In 2009, Julie Bindeman the mother of one, pregnant with a second child, learns her fetus has severe brain abnormalities.
"I remember asking the doctors, you guys do miracles every day. You see miracles every day. What's the chance that you're wrong?," Bindeman said.
She's told carrying the pregnancy would require a c-section — with unknowns about other possible effects on her health.
Abortion was an option.
"It was one of the hardest decisions we ever had to make," Bindeman said.
She and her partner decided to terminate the pregnancy, and a second one, after learning that fetus also had developed the same problems.
"The foremost consideration was the quality of life of that child. But secondary in the conversation was if I were to carry to term, what would that mean for me?," she said.
What would have happened to Bindeman had she been in one of the eight states that rolled out near-total abortion bans after the fall of Roe v. Wade?
They don't have exceptions for fetal abnormalities.
They do allow for abortion when a pregnant patient's health or life is at risk.
But look closer at the laws, and you'll see they don't spell out how to determine which health concerns permit an abortion.
That leaves a gray area for doctors considering what to do with a case like Bindeman's, explains Jenni Villavicencio, an OBGYN, and a member of the American College of Obstetricians and Gynecologists.

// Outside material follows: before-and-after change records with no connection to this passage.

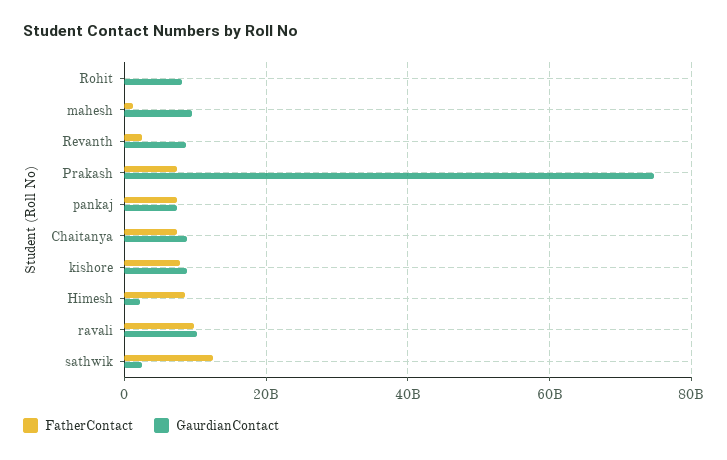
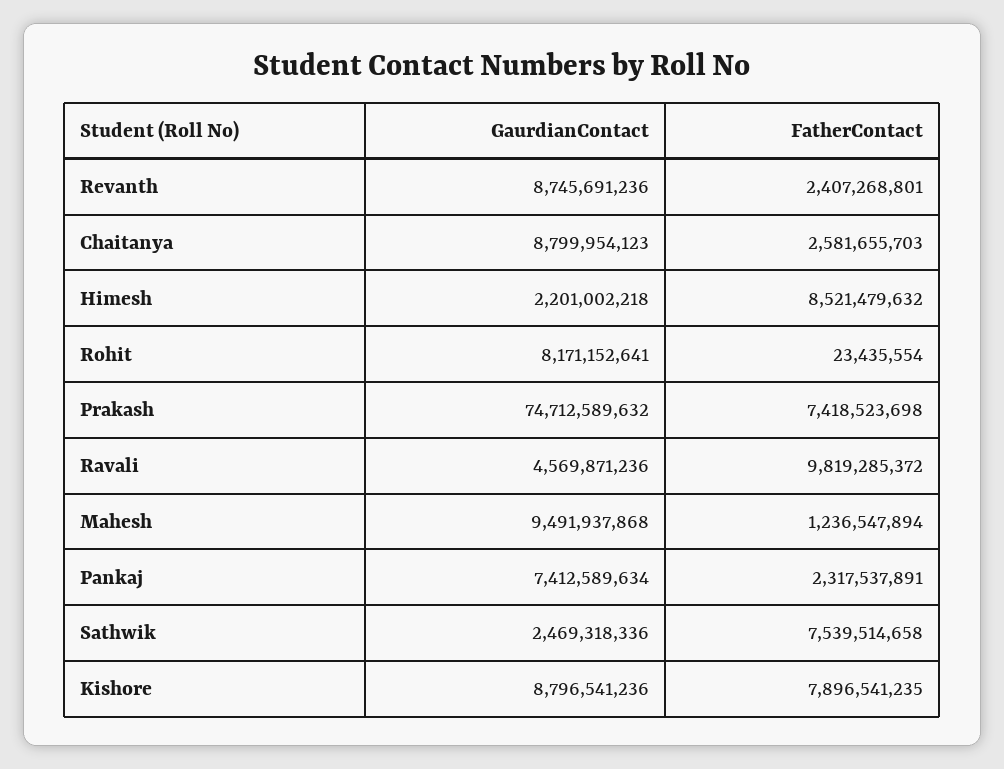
  {
    "FatherContact": {
      "Rohit": 23435554,
      "mahesh": 1236547894,
      "Revanth": 2407268801,
      "Prakash": 7418523698,
-     "pankaj": 8000000000,
+     "pankaj": 2317537891,
-     "Chaitanya": 8000000000,
+     "Chaitanya": 2581655703,
      "kishore": 7896541235,
      "Himesh": 8521479632,
      "ravali": 9819285372,
-     "sathwik": 12000000000
+     "sathwik": 7539514658
    },
    "GaurdianContact": {
      "Rohit": 8171152641,
      "mahesh": 9491937868,
      "Revanth": 8745691236,
      "Prakash": 74712589632,
      "pankaj": 7412589634,
      "Chaitanya": 8799954123,
      "kishore": 8796541236,
      "Himesh": 2201002218,
-     "ravali": 10000000000,
+     "ravali": 4569871236,
      "sathwik": 2469318336
    }
  }

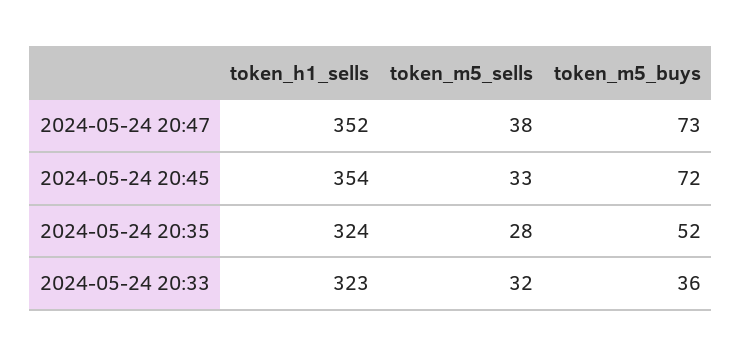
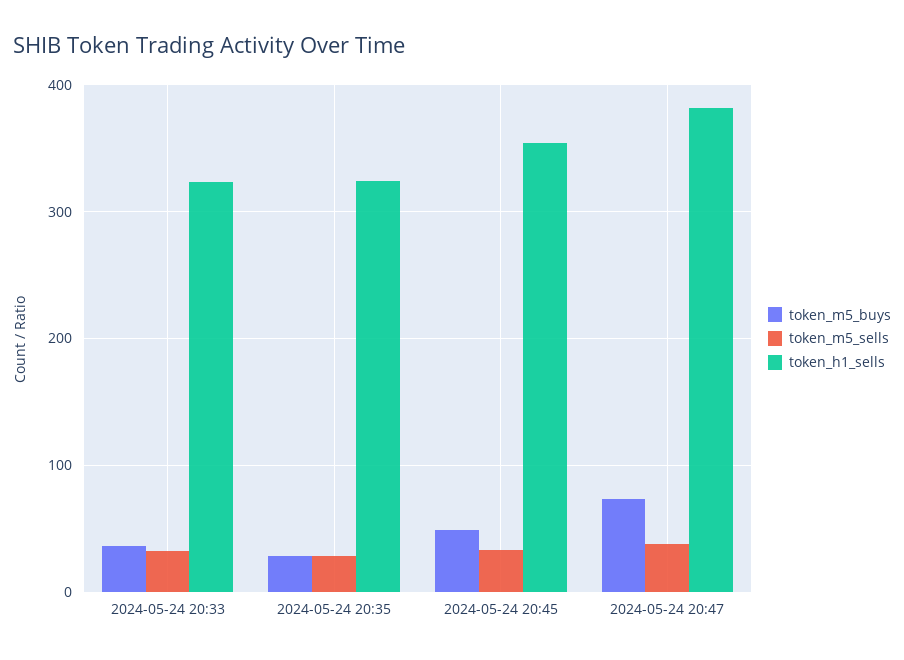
  {
    "token_h1_sells": {
-     "2024-05-24 20:47": 352,
+     "2024-05-24 20:47": 380,
      "2024-05-24 20:45": 354,
      "2024-05-24 20:35": 324,
      "2024-05-24 20:33": 323
    },
    "token_m5_sells": {
      "2024-05-24 20:47": 38,
      "2024-05-24 20:45": 33,
      "2024-05-24 20:35": 28,
      "2024-05-24 20:33": 32
    },
    "token_m5_buys": {
      "2024-05-24 20:47": 73,
-     "2024-05-24 20:45": 72,
+     "2024-05-24 20:45": 50,
-     "2024-05-24 20:35": 52,
+     "2024-05-24 20:35": 30,
      "2024-05-24 20:33": 36
    }
  }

"We have heard a lot of doctors who are afraid and concerned and not sure how to proceed and take care of the patients that they have in front of them," Dr. Villavicencio said.
Two states, Alabama and Missouri, allow for abortion to avoid risk to the pregnant person's health; specifically, the potential "impairment of a major bodily function."
The other laws Newsy examined set a higher bar. They require a pregnant person's life to be on the line.
Take South Dakota, for example: the law there states abortion is illegal, "unless there is appropriate and reasonable medical judgment that performance of an abortion is necessary to preserve the life of the pregnant female."
Former State Representative Joel Dykstra helped write South Dakota's ban in 2005.
He says the law was designed to put the burden on doctors to decide for themselves when to abort.
"They'll have to go with their own conscience, recognizing the risk going in and they'll have to make tough decisions," Dykstra said.
Newsy found, for the most part, abortion bans are like South Dakota's.
They don't get specific about what medical conditions endanger a pregnant person's life.
Arkansas and Oklahoma both say it's any deadly "physical disorder, physical illness or physical injury."
The law in Texas is even more vague, leaving it to "medical advice" to determine when an abortion is necessary.
And doctors must lean on "reasonable medical judgment" to use abortion to save a life in Missouri and South Dakota.
Villavicencio says the problem is, pregnancies that threaten someone's health or life often aren't clear cut.
"While it may say there are exceptions to this abortion ban for the life of the mother or the pregnant person, that's not actually medically meaningful for us, because there's not a bright line someone crosses and then suddenly is dying," Dr. Villavicencio said.
Doctors who perform what they consider life-saving abortions could face prison time if a judge or jury later decides they got it wrong.
"These laws pit doctors and patients against each other. They make me have to think about myself and the patient rather than just the patient and my training," Dr. Villavicencio continued.
The Biden administration has directed doctors to provide "life or health-saving abortion services in emergency situations," no matter the state law.
The order lists two examples: "ectopic pregnancy," and "pre-eclampsia with severe features."
But that directive has an uncertain future, facing a legal challenge from the attorney general of Texas.
He says it would "transform every emergency room in the country into a walk-in abortion clinic."
Dykstra says he expects South Dakota will update its law as it plays out in hospital rooms.
"Some might have to bear the burden of the test cases. Terminating a life warrants a serious treatment, and it's a serious offense," Dykstra said.
Bindeman thinks she would've had to carry both of her troubled pregnancies to term had she been in a state with new abortion bans.
"They would not have looked at my case as health of the mother, because until I got to a point of sepsis, it was not seen as my health," she said.
She later gave birth to two more healthy children.
She wears a necklace with five charms for what she considers all her children; two for the babies no longer living.